S’engager dans une démarche d’urbanisme de projet signifie donc de concevoir la planification urbaine et territoriale dans une démarche de dialogue favorisant la fertilisation mutuelle entre le projet et les documents d’urbanisme et l’intégration du projet dans le territoire. Cette démarche suppose une itération et des ajustements permanents et, par conséquent, des documents d’urbanisme dont les modes d’expression graphiques et réglementaires soient adaptés. La voie est donc ouverte pour concevoir des démarches d’urbanisme multiples dont la force et la pertinence résideront dans leur capacité d’adaptation et dans notre faculté à faire preuve d’innovation à la fois juridique, technique, voire artistique.

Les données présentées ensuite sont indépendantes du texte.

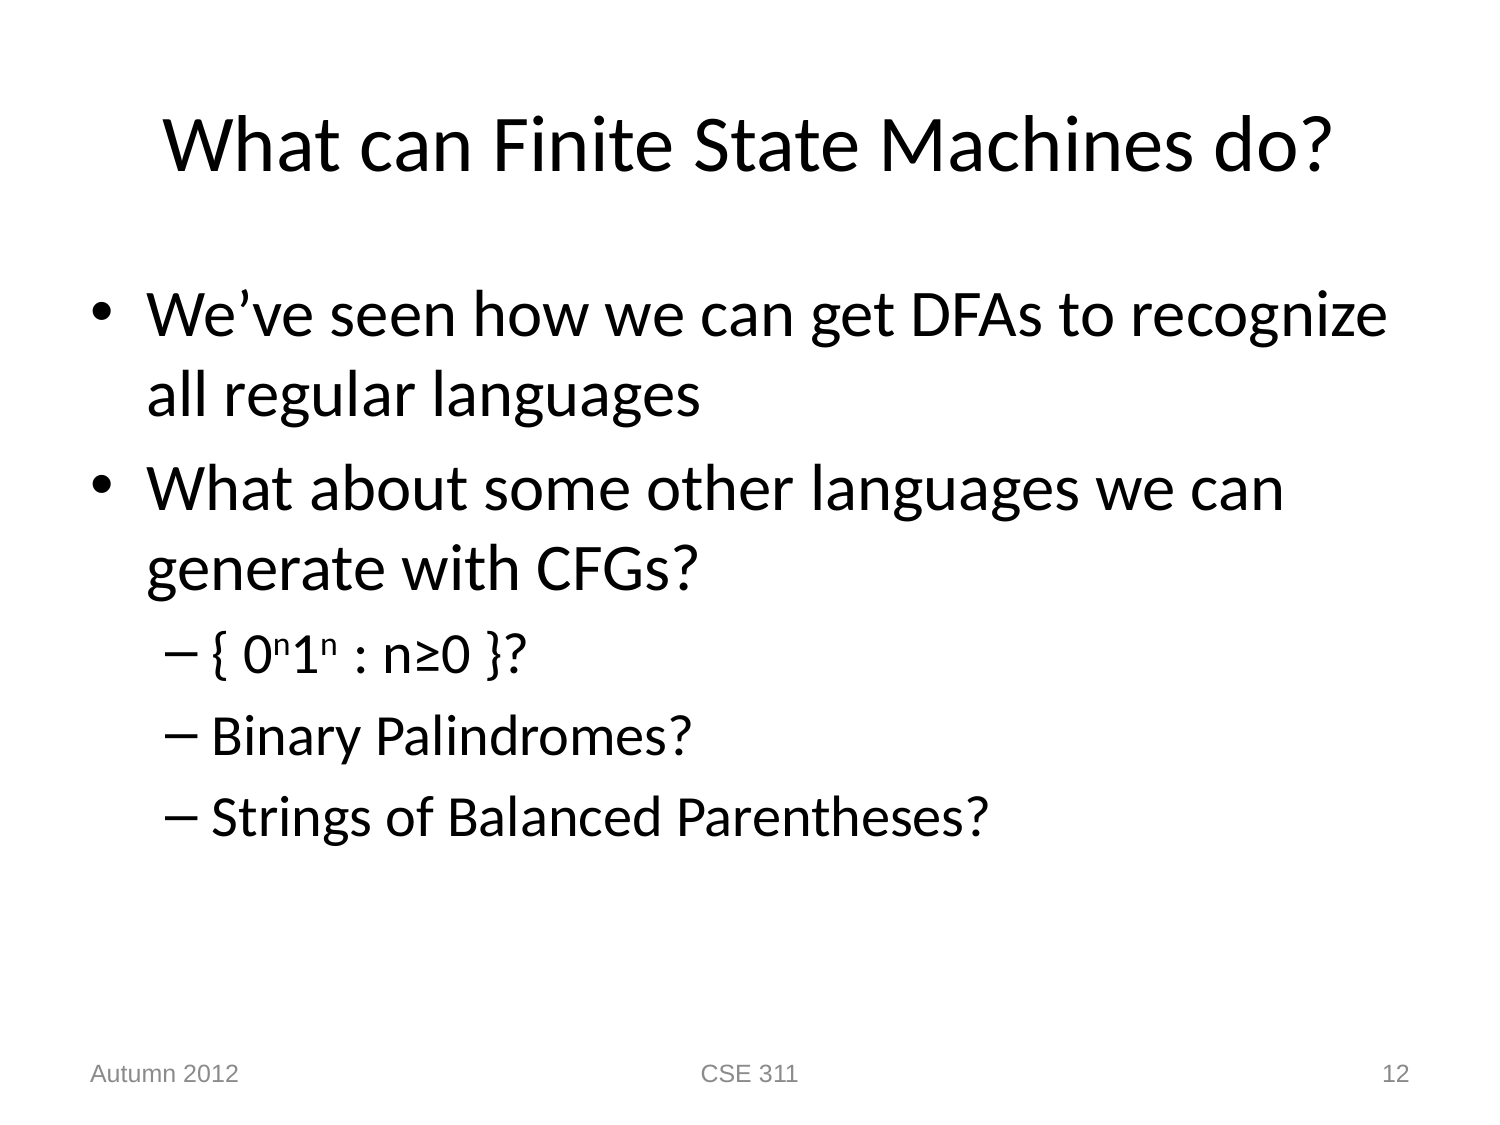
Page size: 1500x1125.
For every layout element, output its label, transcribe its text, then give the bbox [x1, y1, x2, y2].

On retiendra enfin que certaines dispositions de la loi ALUR sont d’application immédiate et en particulier la suppression du COS (il en est de même pour les superficies minimales, les divisions foncières, les COS résiduels…). La suppression du COS et des surfaces minimums de parcelle, sont des éléments introduits en faveur de la qualité du cadre de vie et de la lutte contre la consommation excessive d’espaces naturels. Cette disposition n’est pas sans provoquer un « microséisme » sur certains territoires (comme les secteurs littoraux par exemple) ou le COS jouait (à défaut de mobiliser d’autres outils) le rôle de garde-fou face à la pression immobilière visant à optimiser la valorisation foncière. Cette suppression induit la possibilité depuis le 27 mars 2014 de déposer des autorisations d’urbanisme sans prise en compte de la règle du COS (sauf pour les communes encore dotées d’un POS). Il y a donc urgence pour certaines collectivités à engager une modification, voire une révision de leur PLU pour s’engager sur la voie d’une démarche de projet conciliant la gestion des constructions nouvelles par une réflexion préalable sur les formes urbaines.